Dans leur rôle d’éducateurs scolaires, les enseignantes et les enseignants d’aujourd’hui doivent aller au-delà de la littératie traditionnelle d’une part pour s’assurer que l’on réponde au besoin de compréhension de l’élève par rapport à son vécu, qu’il soit en mesure d’interpréter les réalités littéraires qui lui sont présentées et pour le préparer à des rôles et des formes de citoyenneté qui n’existaient pas encore il y a seulement vingt ans. Il importe par conséquent que les enseignants et les élèves en soient bien conscients et comprennent que le champ d’application de la littératie est très vaste, elle doit permettre une réflexion sur le monde de communication à valoriser dans les salles de classe.

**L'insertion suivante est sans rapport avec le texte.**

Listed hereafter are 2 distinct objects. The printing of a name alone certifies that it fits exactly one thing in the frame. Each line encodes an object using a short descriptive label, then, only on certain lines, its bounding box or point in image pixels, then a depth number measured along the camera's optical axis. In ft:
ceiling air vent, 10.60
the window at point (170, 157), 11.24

En cela, l’éducation de la littératie dans un contexte multiculturel initiera les élèves aux principes fondamentaux de la lecture et les sensibilisera au langage d’ici et d’ailleurs. Cet enseignement proposera un éventail de textes susceptibles d’embrasser de façon large et diversifiée l’ensemble des réalités du monde dans le but précis d’aider les élèves à devenir des communicateurs actifs, critiques, responsables et créatifs pour le XXIe siècle.

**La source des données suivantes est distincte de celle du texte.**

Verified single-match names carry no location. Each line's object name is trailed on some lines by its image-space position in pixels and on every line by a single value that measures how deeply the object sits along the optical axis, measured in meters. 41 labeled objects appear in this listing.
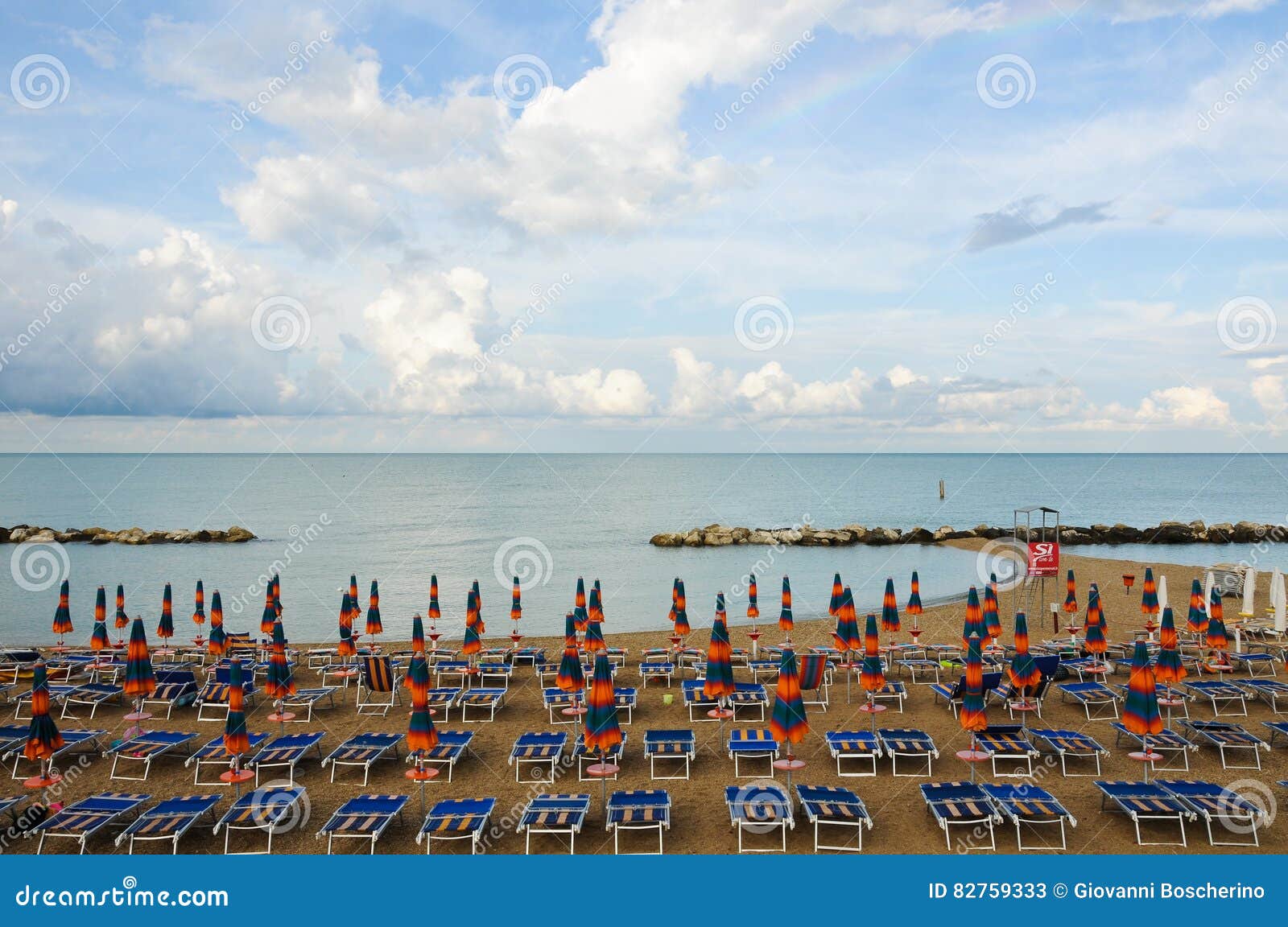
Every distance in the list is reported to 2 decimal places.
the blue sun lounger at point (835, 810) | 10.65
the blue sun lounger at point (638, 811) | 10.66
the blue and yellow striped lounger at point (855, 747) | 13.37
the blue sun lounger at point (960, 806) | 10.70
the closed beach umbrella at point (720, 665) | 13.71
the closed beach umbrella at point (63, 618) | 20.45
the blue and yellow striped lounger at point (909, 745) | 13.42
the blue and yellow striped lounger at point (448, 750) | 13.49
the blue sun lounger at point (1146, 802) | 10.66
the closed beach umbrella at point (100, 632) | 19.22
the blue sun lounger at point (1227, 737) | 13.52
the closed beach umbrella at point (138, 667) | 14.61
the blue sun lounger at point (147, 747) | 13.71
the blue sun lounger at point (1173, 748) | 13.46
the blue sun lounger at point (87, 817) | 10.57
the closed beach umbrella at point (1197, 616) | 18.12
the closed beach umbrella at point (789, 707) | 11.45
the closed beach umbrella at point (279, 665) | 15.73
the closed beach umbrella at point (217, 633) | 19.28
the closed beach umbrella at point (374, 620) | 19.77
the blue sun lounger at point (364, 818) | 10.48
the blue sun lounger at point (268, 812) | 10.95
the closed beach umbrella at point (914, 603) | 20.78
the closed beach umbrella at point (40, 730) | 11.64
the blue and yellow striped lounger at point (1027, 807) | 10.57
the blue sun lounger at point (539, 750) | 13.30
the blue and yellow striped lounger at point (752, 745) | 13.42
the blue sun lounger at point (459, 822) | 10.52
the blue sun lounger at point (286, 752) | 13.34
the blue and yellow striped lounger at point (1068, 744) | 13.16
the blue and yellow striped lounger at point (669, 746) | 13.38
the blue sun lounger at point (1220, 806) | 10.69
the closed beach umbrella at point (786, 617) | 17.39
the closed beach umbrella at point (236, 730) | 11.71
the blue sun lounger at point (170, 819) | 10.47
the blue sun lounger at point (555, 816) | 10.52
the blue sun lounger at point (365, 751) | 13.31
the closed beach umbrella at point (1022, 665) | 15.45
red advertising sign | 23.95
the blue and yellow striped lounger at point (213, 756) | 13.62
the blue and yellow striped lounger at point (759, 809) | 10.79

Selon la table ronde sur la littératie en Ontario, c’est en lisant des textes qui sont porteurs de sens que les élèves développeront leurs compétences en littératie. Ils seront également en mesure d’explorer continuellement de nouveaux textes et de nouvelles façons de comprendre des textes connus. Au fil de leurs expériences, ils en viendront à affûter leur capacité de créer et d’échanger des textes de tous genres. Subséquemment, ils utiliseront au mieux leurs capacités cognitives pour découvrir de nouvelles façons d’accéder aux ressources d’un monde multiculturel.
En définitive, les élèves s’identifieront aux réalités littéraires qui leur seront soumises et se sentiront valorisés et reconnaîtront indubitablement que la lecture et l’écriture sont vraiment pour eux et les concernent. En plus de voir leur identité valorisée, «ils apprendront à connaître la culture et l’identité de leurs camarades de classe et des autres membres de la collectivité, ainsi qu’à apprécier la richesse et la diversité de la société canadienne». On ne peut que convenir que si les pratiques pédagogiques en littératie prennent assise sur ces bases, les élèves apprendront à vivre dans le respect des autres et avec le dynamisme intellectuel qui s’impose dans un monde multiculturel. Ils seront disposés à utiliser leurs habiletés supérieures de la pensée et leurs habiletés en littératie critique, compétences que nous cherchons à développer chez eux.